Un adolescente de la ciudad española de Castellón fue hospitalizado durante dos meses por una adicción grave al videojuego Fortnite. El hecho comenzó a ser estudiado por especialistas y se convirtió en el primer caso de este tipo en el mundo.

Según explica un comunicado de la Universitat Jaume I (UJI) de Castellón, la familia contó que el niño mostraba rechazo a las reuniones sociales, resistencia para acudir a servicios sanitarios y poco interés sobre su entorno, a modo de síntomas. Asimismo, prestaba alteraciones en el desempeño de las actividades cotidianas como en el ritmo del sueño.

Los científicos explicaron que "se trataba de un menor de edad con un muy alto rendimiento académico previo. La familia había observado desde el inicio del comienzo del curso mayor absentismo escolar".

Frente a ello, luego de haber sido evaluado por los expertos en salud, se consideró que la adicción a los videojuegos actuaba como compensación del intenso malestar por la pérdida de un familiar y por la ansiedad derivada del aumento del nivel de exigencia en el contexto educativo.

Los investigadores destacaron que la imposición de plazos para alcanzar los retos de cada temporada y no perder el progreso, y el acceso a plataformas de retransmisión en vivo que muestran personas jugando mientras comentan sus estrategias son los aspectos potencialmente adictivos en el Fortnite.

"Trabajamos tanto con el paciente como con su familia y, al mismo tiempo, implementamos estrategias de intervención tales como reestructuración cognitiva, desarrollo de habilidades personales, manejo de contingencias y establecimiento de pautas diariamente", detalló el informe respecto al "tratamiento" adoptado desde un enfoque cognitivo-conductual.
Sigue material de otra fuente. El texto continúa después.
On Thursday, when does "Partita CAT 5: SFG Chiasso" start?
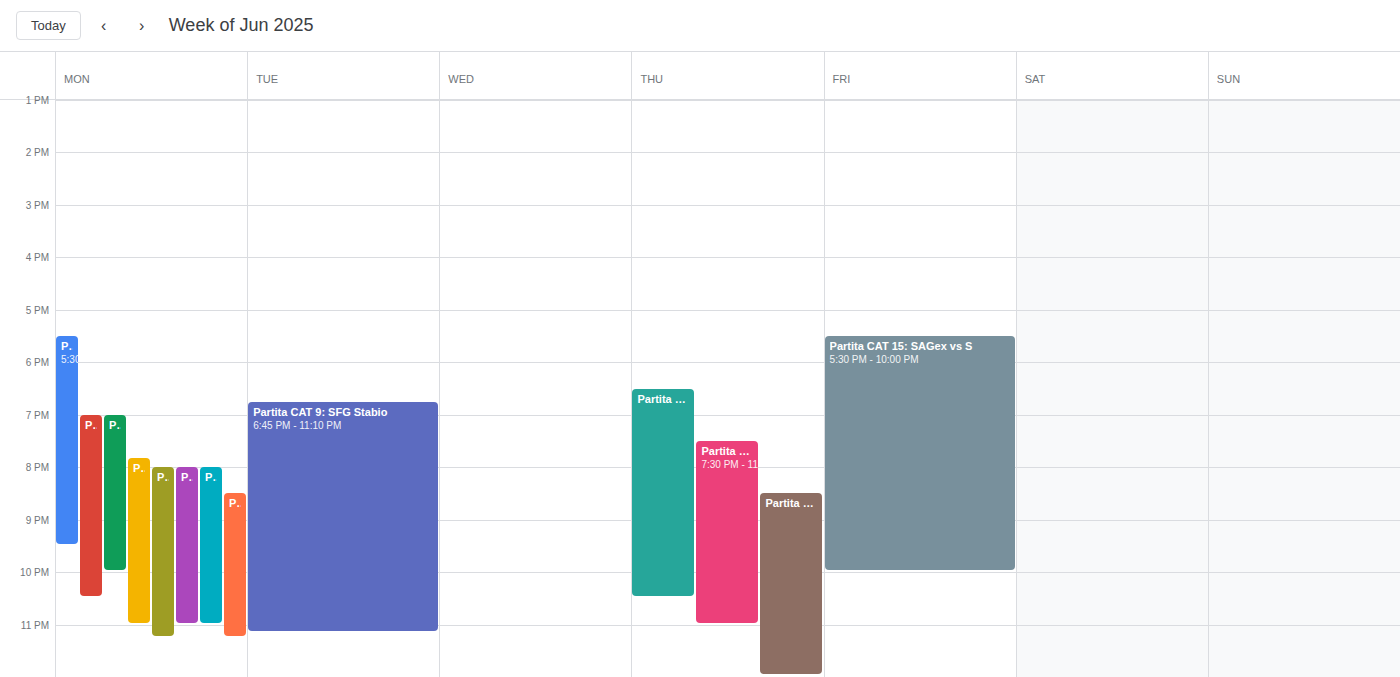
8:30 PMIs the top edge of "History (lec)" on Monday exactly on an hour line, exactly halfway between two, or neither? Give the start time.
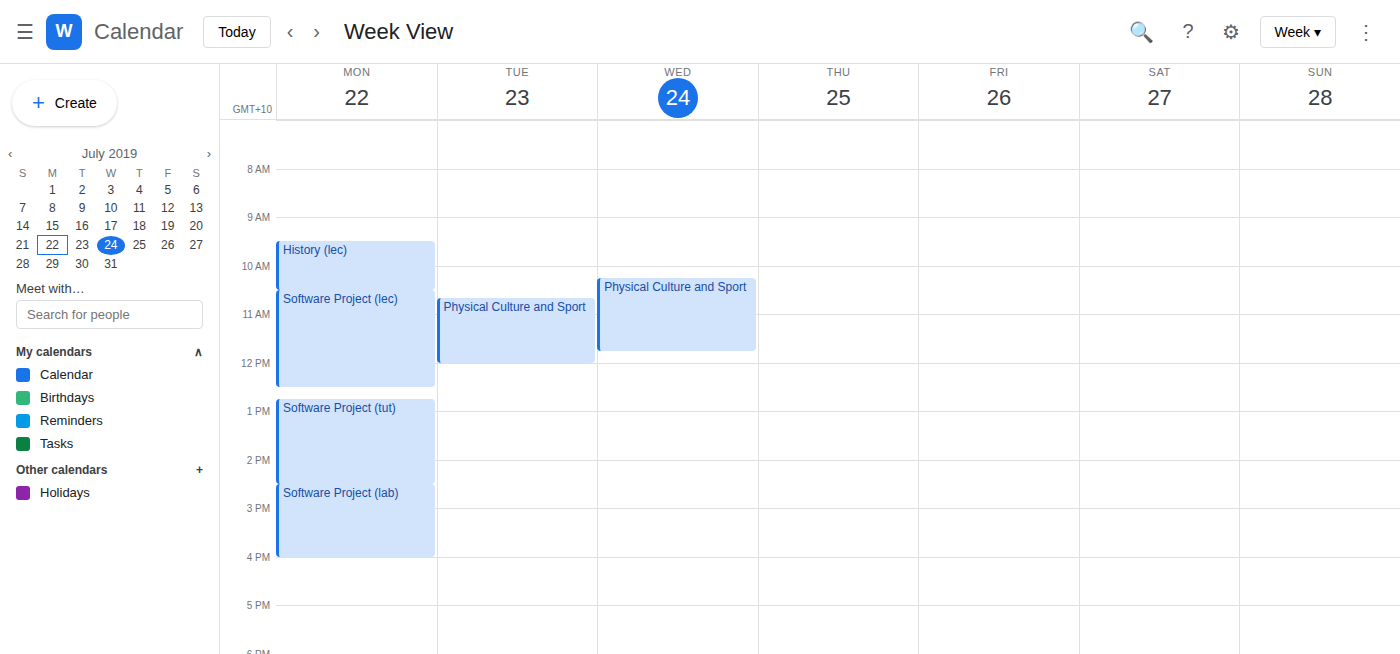
9:30 AM -- halfway between the 9 AM and 10 AM lines.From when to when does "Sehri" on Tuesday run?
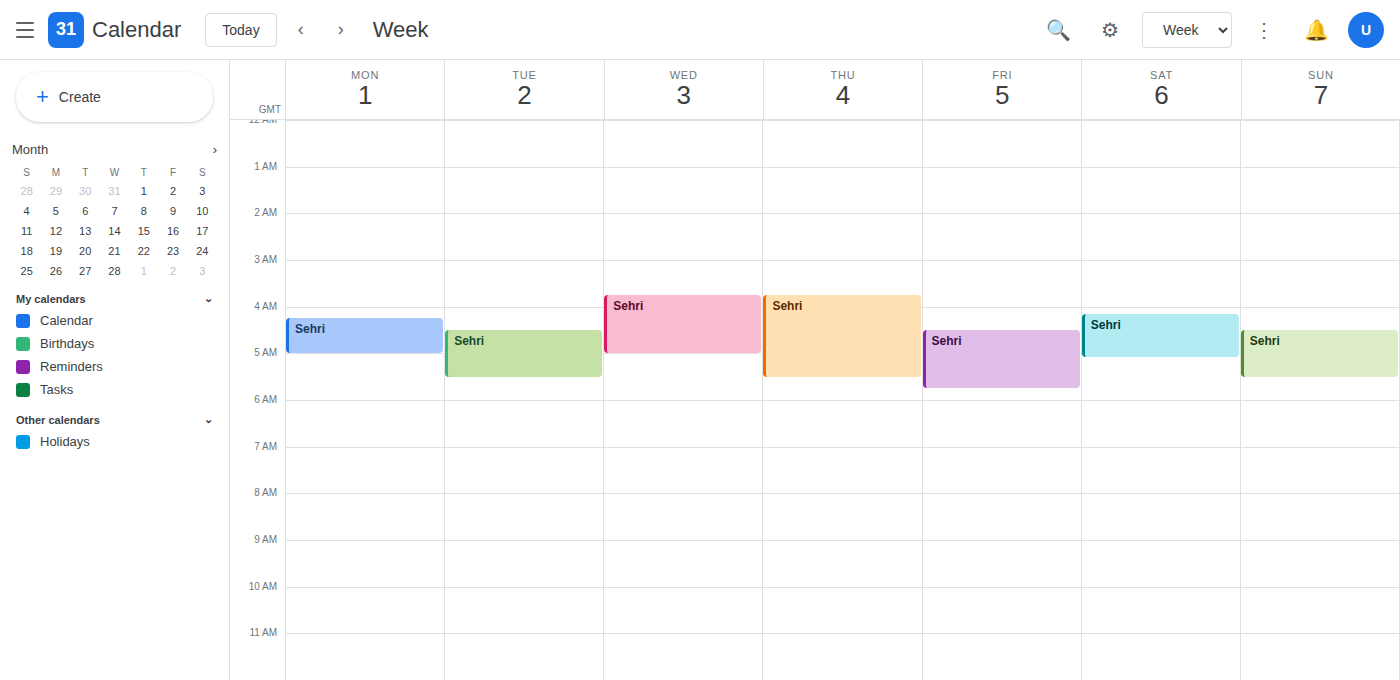
04:30 to 05:30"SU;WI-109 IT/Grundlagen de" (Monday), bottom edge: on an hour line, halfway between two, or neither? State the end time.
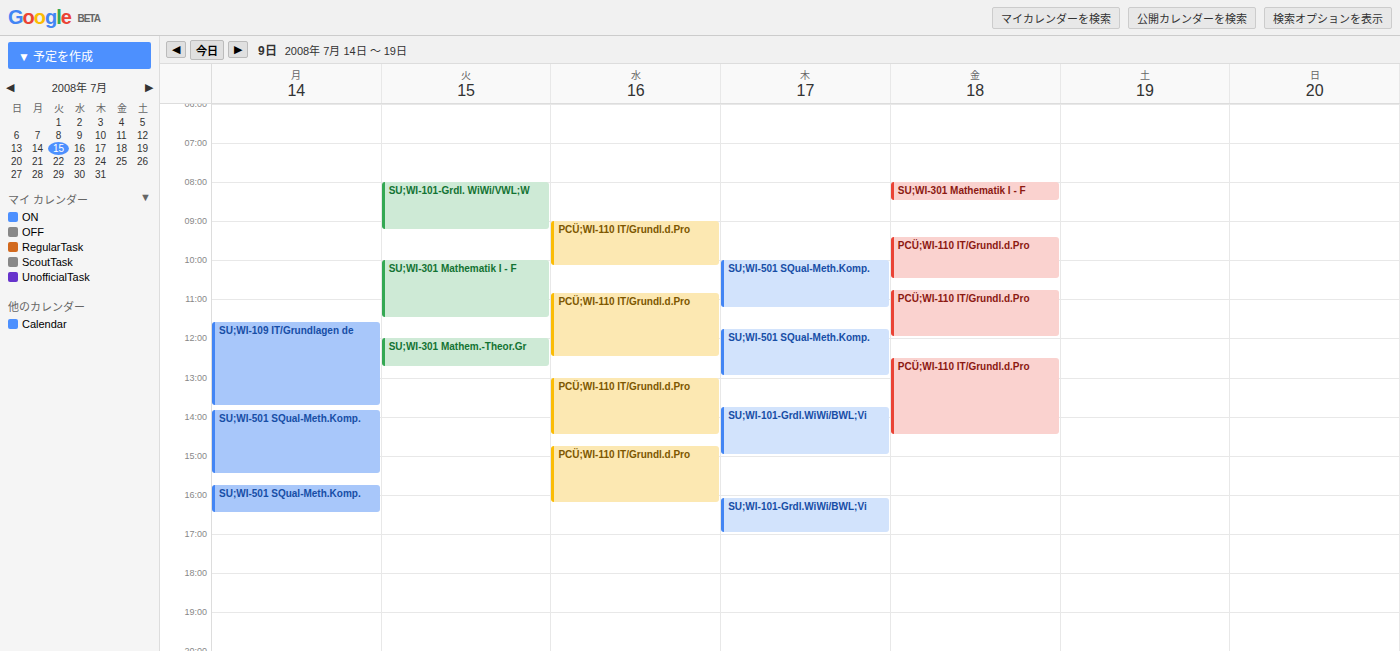
1:45 PM -- neither: three quarters of the way from the 1 PM line to the 2 PM line.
Tras este, el niño fue capaz de entender "las repercusiones negativas que el uso del videojuego" estaba teniendo en su vida diaria. "Le permitió abordar el duelo por la muerte de su familiar y entender cómo el uso del juego le sirvió de refugio para su malestar emocional", comentan los investigadores.

El paciente, de este modo, pudo bajar su consumo al uso de las pantallas (se pasaba 20 horas jugando al Fortnite) y obtener una mejora del funcionamiento social propio.